座面サイズは、ヨコ37cm、 タテ38cm。 ただ藤シートそのものはその内側9ミリ位 になります。
安田屋家具店からのご返信
座面シートが天然籐材の手編み仕上げの椅子は現在全く生産されていない貴重な椅子です。曲木で籐シート座面の椅子は軽くで丈夫です。しかし20年ほど前から籐材の品質が落ちてしまい、籐シート材の耐久性が低くなったために座面が籐シート張りの椅子の生産はされなくなりました。生産してもすぐに破れてクレーム対象となるからです。
そのため最近はほとんど見かけません。
写真を確認すると現在の座面シートは「手編み仕上げ」です。強度が一番高い編み方です。
現在と同じ手編み仕上げでの張替もできます。
また金額的に手編みよりも安価にできる仕上げ方法もあります。
現在と同じ「手編み仕上げ」で張替えた場合、1脚税込74,000円となります。カゴ目のサイズは現在と同じ穴の大きさで「五分カゴメ編み」となります。無着色・無塗装の生地仕上げです。

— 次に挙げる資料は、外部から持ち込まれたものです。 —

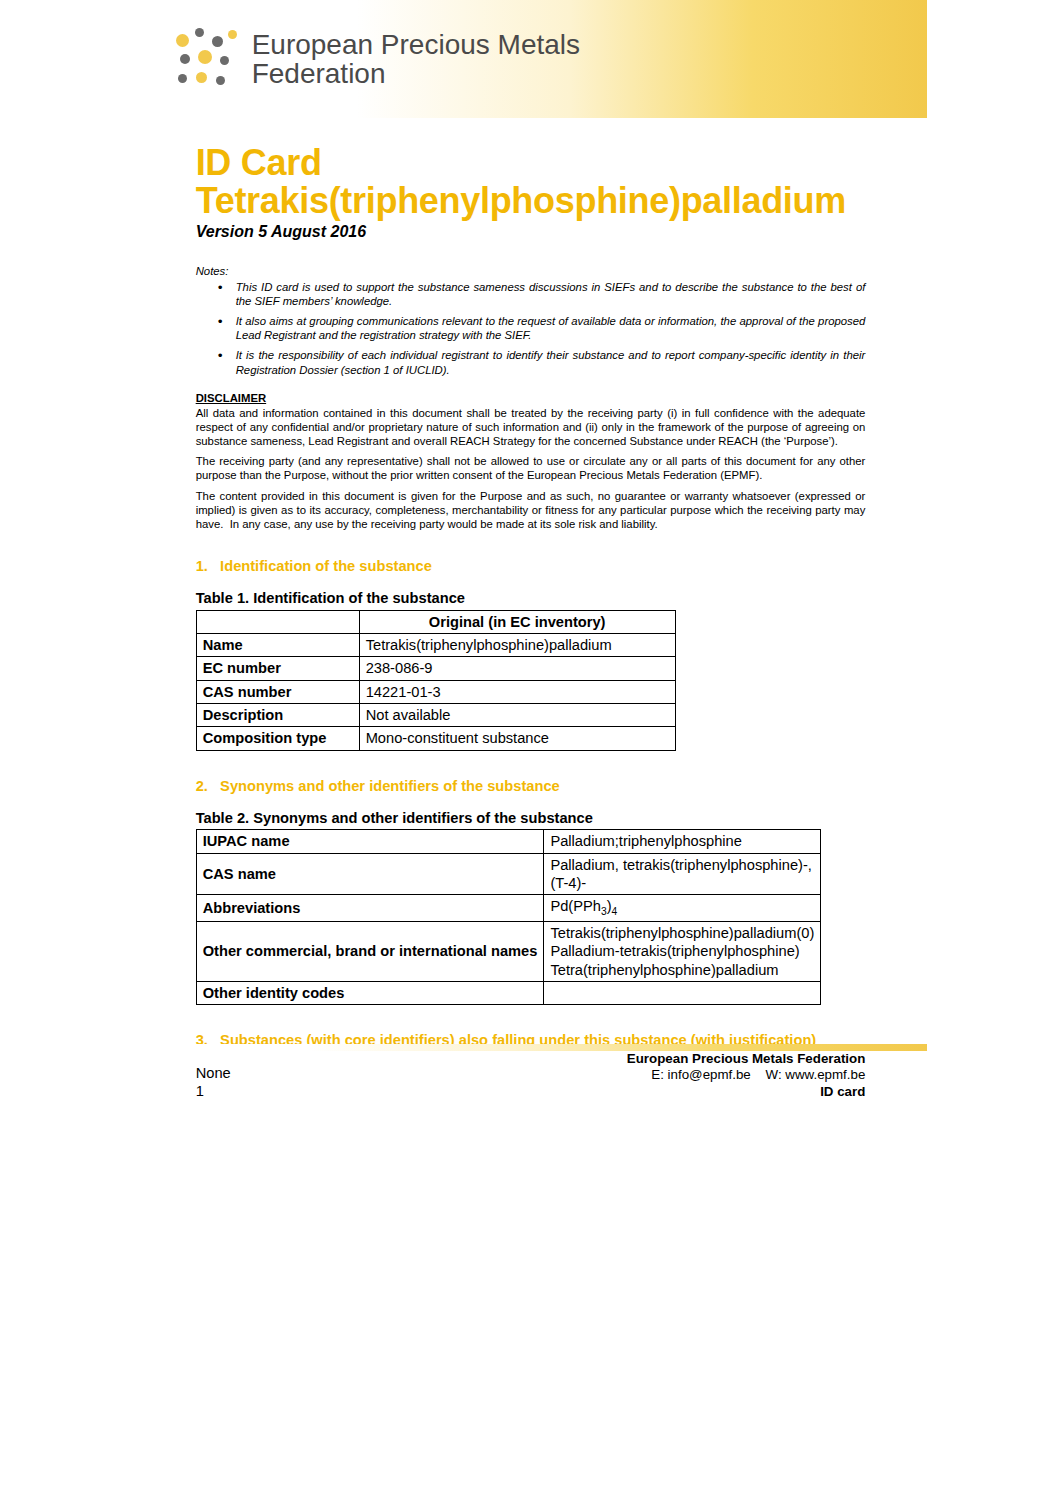European Precious Metals
Federation
ID Card
Tetrakis(triphenylphosphine)palladium
Version 5 August 2016
Notes:
This ID card is used to support the substance sameness discussions in SIEFs and to describe the substance to the best of the SIEF members’ knowledge.
It also aims at grouping communications relevant to the request of available data or information, the approval of the proposed Lead Registrant and the registration strategy with the SIEF.
It is the responsibility of each individual registrant to identify their substance and to report company-specific identity in their Registration Dossier (section 1 of IUCLID).
DISCLAIMER
All data and information contained in this document shall be treated by the receiving party (i) in full confidence with the adequate respect of any confidential and/or proprietary nature of such information and (ii) only in the framework of the purpose of agreeing on substance sameness, Lead Registrant and overall REACH Strategy for the concerned Substance under REACH (the ‘Purpose’).
The receiving party (and any representative) shall not be allowed to use or circulate any or all parts of this document for any other purpose than the Purpose, without the prior written consent of the European Precious Metals Federation (EPMF).
The content provided in this document is given for the Purpose and as such, no guarantee or warranty whatsoever (expressed or implied) is given as to its accuracy, completeness, merchantability or fitness for any particular purpose which the receiving party may have. In any case, any use by the receiving party would be made at its sole risk and liability.
1. Identification of the substance
Table 1. Identification of the substance
| | Original (in EC inventory) |
| Name | Tetrakis(triphenylphosphine)palladium |
| EC number | 238-086-9 |
| CAS number | 14221-01-3 |
| Description | Not available |
| Composition type | Mono-constituent substance |
2. Synonyms and other identifiers of the substance
Table 2. Synonyms and other identifiers of the substance
| IUPAC name | Palladium;triphenylphosphine |
| CAS name | Palladium, tetrakis(triphenylphosphine)-, (T-4)- |
| Abbreviations | Pd(PPh 3 ) 4 |
| Other commercial, brand or international names | Tetrakis(triphenylphosphine)palladium(0) Palladium-tetrakis(triphenylphosphine) Tetra(triphenylphosphine)palladium |
| Other identity codes | |
3. Substances (with core identifiers) also falling under this substance (with justification)
None
European Precious Metals Federation
E: info@epmf.be W: www.epmf.be
ID card
1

現在の座面も元々は無着色・無塗装の生地仕上げでしたが、年数の経過でアメ色に変化した色となっています。
次に手編み仕上げが高価な場合に、張替費用を安価にする方法をお知らせします。一般的な椅子座面の籐シート張り仕上げに使われる「溝決め込み仕上げ」方式に変更して張替する方法です。

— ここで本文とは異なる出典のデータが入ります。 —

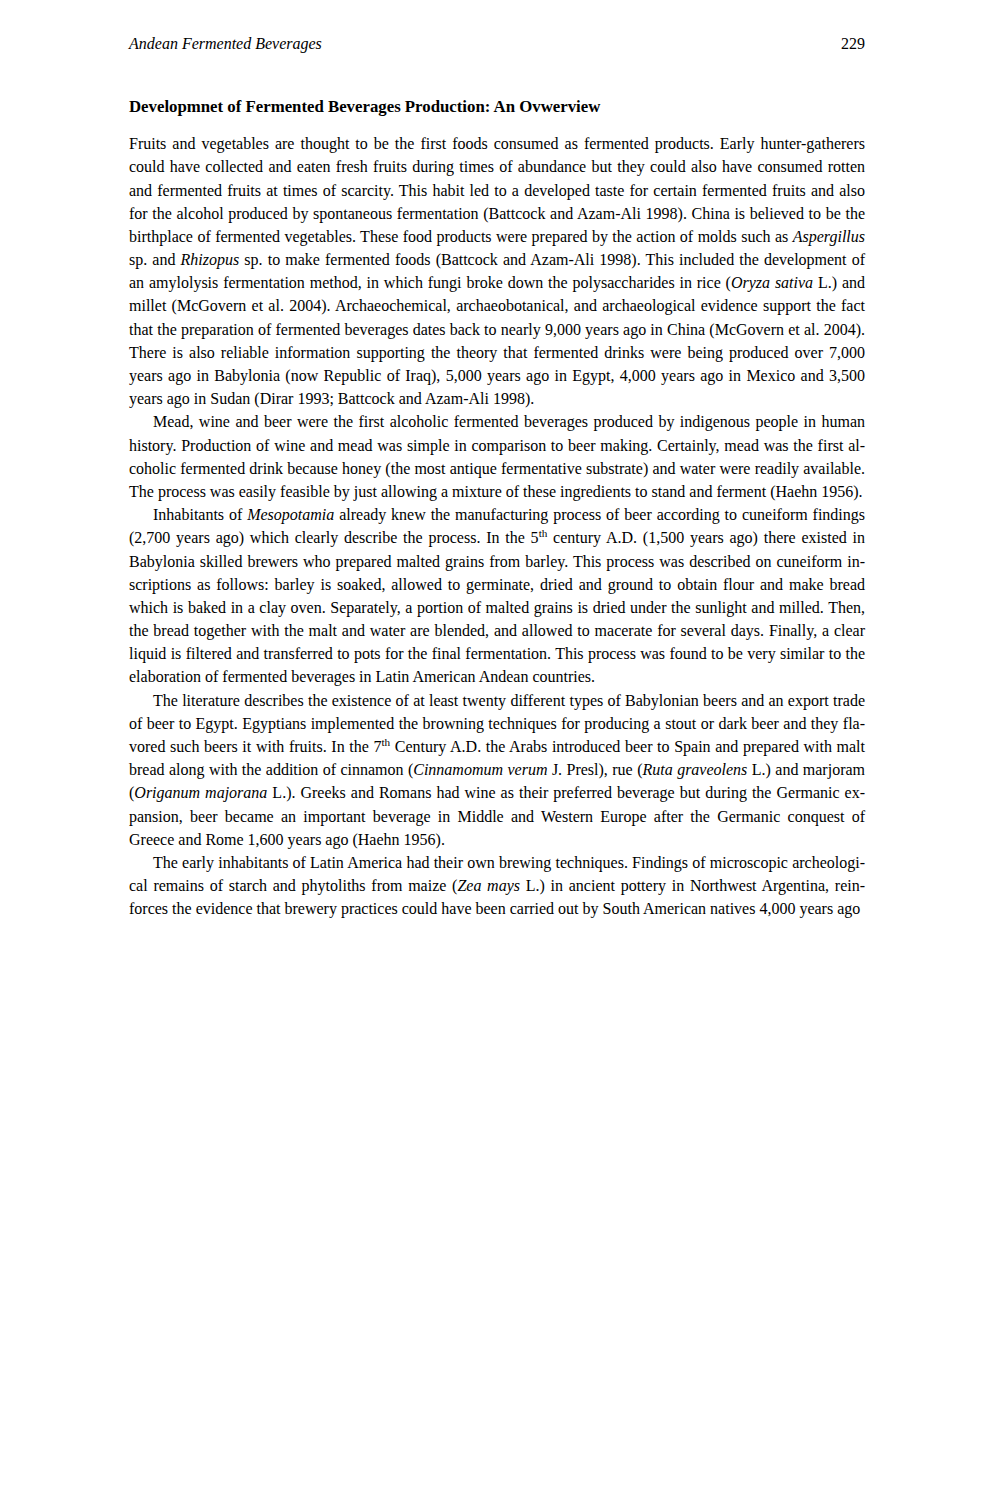Andean Fermented Beverages 229
Developmnet of Fermented Beverages Production: An Ovwerview
Fruits and vegetables are thought to be the first foods consumed as fermented products. Early hunter-gatherers could have collected and eaten fresh fruits during times of abundance but they could also have consumed rotten and fermented fruits at times of scarcity. This habit led to a developed taste for certain fermented fruits and also for the alcohol produced by spontaneous fermentation (Battcock and Azam-Ali 1998). China is believed to be the birthplace of fermented vegetables. These food products were prepared by the action of molds such as Aspergillus sp. and Rhizopus sp. to make fermented foods (Battcock and Azam-Ali 1998). This included the development of an amylolysis fermentation method, in which fungi broke down the polysaccharides in rice (Oryza sativa L.) and millet (McGovern et al. 2004). Archaeochemical, archaeobotanical, and archaeological evidence support the fact that the preparation of fermented beverages dates back to nearly 9,000 years ago in China (McGovern et al. 2004). There is also reliable information supporting the theory that fermented drinks were being produced over 7,000 years ago in Babylonia (now Republic of Iraq), 5,000 years ago in Egypt, 4,000 years ago in Mexico and 3,500 years ago in Sudan (Dirar 1993; Battcock and Azam-Ali 1998).
Mead, wine and beer were the first alcoholic fermented beverages produced by indigenous people in human history. Production of wine and mead was simple in comparison to beer making. Certainly, mead was the first alcoholic fermented drink because honey (the most antique fermentative substrate) and water were readily available. The process was easily feasible by just allowing a mixture of these ingredients to stand and ferment (Haehn 1956).
Inhabitants of Mesopotamia already knew the manufacturing process of beer according to cuneiform findings (2,700 years ago) which clearly describe the process. In the 5th century A.D. (1,500 years ago) there existed in Babylonia skilled brewers who prepared malted grains from barley. This process was described on cuneiform inscriptions as follows: barley is soaked, allowed to germinate, dried and ground to obtain flour and make bread which is baked in a clay oven. Separately, a portion of malted grains is dried under the sunlight and milled. Then, the bread together with the malt and water are blended, and allowed to macerate for several days. Finally, a clear liquid is filtered and transferred to pots for the final fermentation. This process was found to be very similar to the elaboration of fermented beverages in Latin American Andean countries.
The literature describes the existence of at least twenty different types of Babylonian beers and an export trade of beer to Egypt. Egyptians implemented the browning techniques for producing a stout or dark beer and they flavored such beers it with fruits. In the 7th Century A.D. the Arabs introduced beer to Spain and prepared with malt bread along with the addition of cinnamon (Cinnamomum verum J. Presl), rue (Ruta graveolens L.) and marjoram (Origanum majorana L.). Greeks and Romans had wine as their preferred beverage but during the Germanic expansion, beer became an important beverage in Middle and Western Europe after the Germanic conquest of Greece and Rome 1,600 years ago (Haehn 1956).
The early inhabitants of Latin America had their own brewing techniques. Findings of microscopic archeological remains of starch and phytoliths from maize (Zea mays L.) in ancient pottery in Northwest Argentina, reinforces the evidence that brewery practices could have been carried out by South American natives 4,000 years ago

これは椅子座面の木部渕周りに現在は手編み仕上げのための籐材を1本1本差し込むための穴が点々と開いています。
この穴の部分に溝を彫ります。
椅子座面全体に五分カゴメ編み籐シート材を乗せた後、籐材の丸芯材を籐シートの上に乗せて、座面木部渕周りに開けた溝に籐シートと一緒に叩き込んで入れます。この時に接着剤を入れますので外れることはありません。
この「溝決め込み仕上げ」方法に加工変更して張替える場合、1脚税込23,000円です。
溝決め込み仕上げに改良した後は、何度でも同じ仕上げ方で張替えることができます。尚、手編み仕上げの強度を100とすると、溝決め込み仕上げの強度は50となります。
強度を増すためには、座面裏側に籐皮を撚った籐バンドで「十文字補強」または「井桁補強」を入れる事をお勧めします。
十文字補強
井桁補強
「十文字補強」の場合は強度が50増しますので、溝決め込み仕上げ50+十文字補強50=100となり、現在の手編み仕上げと同じ強度となります。
今回の椅子は座面サイズが大きくないので「井桁補強」は必要ないと考えます。強度を増すのであれば「十文字補強」で十分
です。「十文字補強」は別途費用が必要となります。
1脚税込5,000円が追加で必要となります。
したがいまして合計金額は23,000円+5,000円の合計28,000円となります。
尚、次回張替時は溝加工や十文字補強費用は必要ありませんので、1脚税込15,000円前後で張替ができます。初回のみ補強仕上げ費用が掛かります。
曲げ椅子で座面が籐シート材はとっても軽い椅子です。しかし籐材の品質が悪化したため、現在では座面籐シート材の椅子はまったく作られていません。そのためとっても貴重な椅子です。ぜひ張替をご検討ください。